Abstract

The curves of UV (254 nm) induced pyrimidine dimers (endonuclease sensitive sites) vs. photoreactivating blacklight (365 nm) dose for cultured chick embryo fibroblasts reveal several new features. When the cells are incubated in the dark at 37° following UV (254 nm) treatment, the efficiency of subsequent photorepair increases for the first few hours post-UV. The efficiency then remains approximately constant for several hours. Photorepair data obtained during this later period were plotted as the logarithm of dimer-enzyme complexes available for photoreactivation vs. blacklight (365 nm) dose.

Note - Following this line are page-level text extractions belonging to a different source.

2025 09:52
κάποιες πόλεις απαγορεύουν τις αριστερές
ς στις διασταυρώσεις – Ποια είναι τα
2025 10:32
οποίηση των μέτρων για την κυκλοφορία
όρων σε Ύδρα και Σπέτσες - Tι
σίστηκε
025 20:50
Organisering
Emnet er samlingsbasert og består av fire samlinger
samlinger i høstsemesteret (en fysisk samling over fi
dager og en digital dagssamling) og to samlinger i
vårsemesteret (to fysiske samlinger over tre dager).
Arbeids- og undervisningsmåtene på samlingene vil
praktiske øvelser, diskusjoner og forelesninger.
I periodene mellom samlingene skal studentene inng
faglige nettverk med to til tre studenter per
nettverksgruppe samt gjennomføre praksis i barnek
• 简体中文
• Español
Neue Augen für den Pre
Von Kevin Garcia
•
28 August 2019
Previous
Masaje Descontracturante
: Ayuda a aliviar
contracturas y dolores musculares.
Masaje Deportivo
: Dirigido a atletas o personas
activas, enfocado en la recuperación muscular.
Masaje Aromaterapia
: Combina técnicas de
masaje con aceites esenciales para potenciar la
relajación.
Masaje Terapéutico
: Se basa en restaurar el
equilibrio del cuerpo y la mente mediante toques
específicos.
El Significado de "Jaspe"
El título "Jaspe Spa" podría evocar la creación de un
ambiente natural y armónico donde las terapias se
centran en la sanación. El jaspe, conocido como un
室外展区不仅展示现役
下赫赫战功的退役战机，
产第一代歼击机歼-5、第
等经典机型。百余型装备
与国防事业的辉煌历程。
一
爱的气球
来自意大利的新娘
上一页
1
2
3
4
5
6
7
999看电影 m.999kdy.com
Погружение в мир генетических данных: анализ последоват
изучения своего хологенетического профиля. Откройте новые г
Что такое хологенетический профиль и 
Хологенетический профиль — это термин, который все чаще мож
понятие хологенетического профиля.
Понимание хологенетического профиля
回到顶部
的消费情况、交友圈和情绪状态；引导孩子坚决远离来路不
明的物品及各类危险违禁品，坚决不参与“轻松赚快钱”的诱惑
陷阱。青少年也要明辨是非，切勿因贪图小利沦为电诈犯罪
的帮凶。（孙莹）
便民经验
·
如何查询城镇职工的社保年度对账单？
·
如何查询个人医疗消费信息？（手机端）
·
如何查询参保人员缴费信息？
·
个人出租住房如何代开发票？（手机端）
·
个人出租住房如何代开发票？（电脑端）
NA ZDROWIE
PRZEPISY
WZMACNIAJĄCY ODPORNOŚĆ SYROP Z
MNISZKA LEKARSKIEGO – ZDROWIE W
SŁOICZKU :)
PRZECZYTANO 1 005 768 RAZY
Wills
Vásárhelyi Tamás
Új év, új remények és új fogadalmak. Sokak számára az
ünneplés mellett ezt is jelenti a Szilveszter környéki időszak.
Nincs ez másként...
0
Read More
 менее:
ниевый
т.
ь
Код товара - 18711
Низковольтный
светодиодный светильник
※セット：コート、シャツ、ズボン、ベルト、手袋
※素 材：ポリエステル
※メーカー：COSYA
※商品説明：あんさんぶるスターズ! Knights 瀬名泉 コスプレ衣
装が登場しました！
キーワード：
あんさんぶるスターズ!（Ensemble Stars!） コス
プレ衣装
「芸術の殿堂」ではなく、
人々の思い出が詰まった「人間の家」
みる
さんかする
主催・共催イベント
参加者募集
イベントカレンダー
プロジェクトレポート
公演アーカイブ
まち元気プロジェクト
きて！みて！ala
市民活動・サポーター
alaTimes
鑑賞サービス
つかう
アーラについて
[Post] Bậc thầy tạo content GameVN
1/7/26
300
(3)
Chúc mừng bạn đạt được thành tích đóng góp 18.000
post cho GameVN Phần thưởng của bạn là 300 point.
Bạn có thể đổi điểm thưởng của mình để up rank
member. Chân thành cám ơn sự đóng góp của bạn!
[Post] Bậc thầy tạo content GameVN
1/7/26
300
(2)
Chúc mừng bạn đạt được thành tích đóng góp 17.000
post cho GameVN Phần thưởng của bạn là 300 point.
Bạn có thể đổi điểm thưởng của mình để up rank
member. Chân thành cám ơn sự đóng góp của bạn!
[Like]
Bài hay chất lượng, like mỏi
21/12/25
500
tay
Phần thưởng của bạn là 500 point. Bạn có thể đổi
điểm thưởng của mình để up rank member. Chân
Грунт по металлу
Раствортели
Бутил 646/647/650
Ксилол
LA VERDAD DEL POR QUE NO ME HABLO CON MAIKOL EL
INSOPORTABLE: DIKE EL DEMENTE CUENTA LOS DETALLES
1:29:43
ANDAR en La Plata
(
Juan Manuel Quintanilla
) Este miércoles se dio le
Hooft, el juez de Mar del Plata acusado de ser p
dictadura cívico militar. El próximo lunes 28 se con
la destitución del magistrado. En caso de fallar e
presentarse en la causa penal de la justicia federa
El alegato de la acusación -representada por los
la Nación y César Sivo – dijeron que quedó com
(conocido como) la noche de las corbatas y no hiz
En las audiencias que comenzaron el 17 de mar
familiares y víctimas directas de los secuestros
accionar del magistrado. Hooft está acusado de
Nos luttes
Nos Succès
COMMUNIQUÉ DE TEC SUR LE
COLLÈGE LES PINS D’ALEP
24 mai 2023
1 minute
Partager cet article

For a fixed damaging UV (254 nm) dose, the resulting curve has a shoulder of ∼ 6–10 kJ/m 2 followed by a straight line portion with a slope of magnitude about 1.5 × 10 −4 m 2/J for UV doses up to 15 J/m 2. For higher UV doses the shoulder remains about the same, but the slope decreases in magnitude. The shoulder is interpreted to indicate that a light-dependent step is necessary to activate the enzyme. The decrease in slope with increased UV dose together with some split photoreactivation dose experiments suggests that some site-to-site motion and multiple site function of the photorepair enzyme molecules may come into play at the higher levels of damage, but the evidence indicates that these complications are relatively unimportant at low UV doses.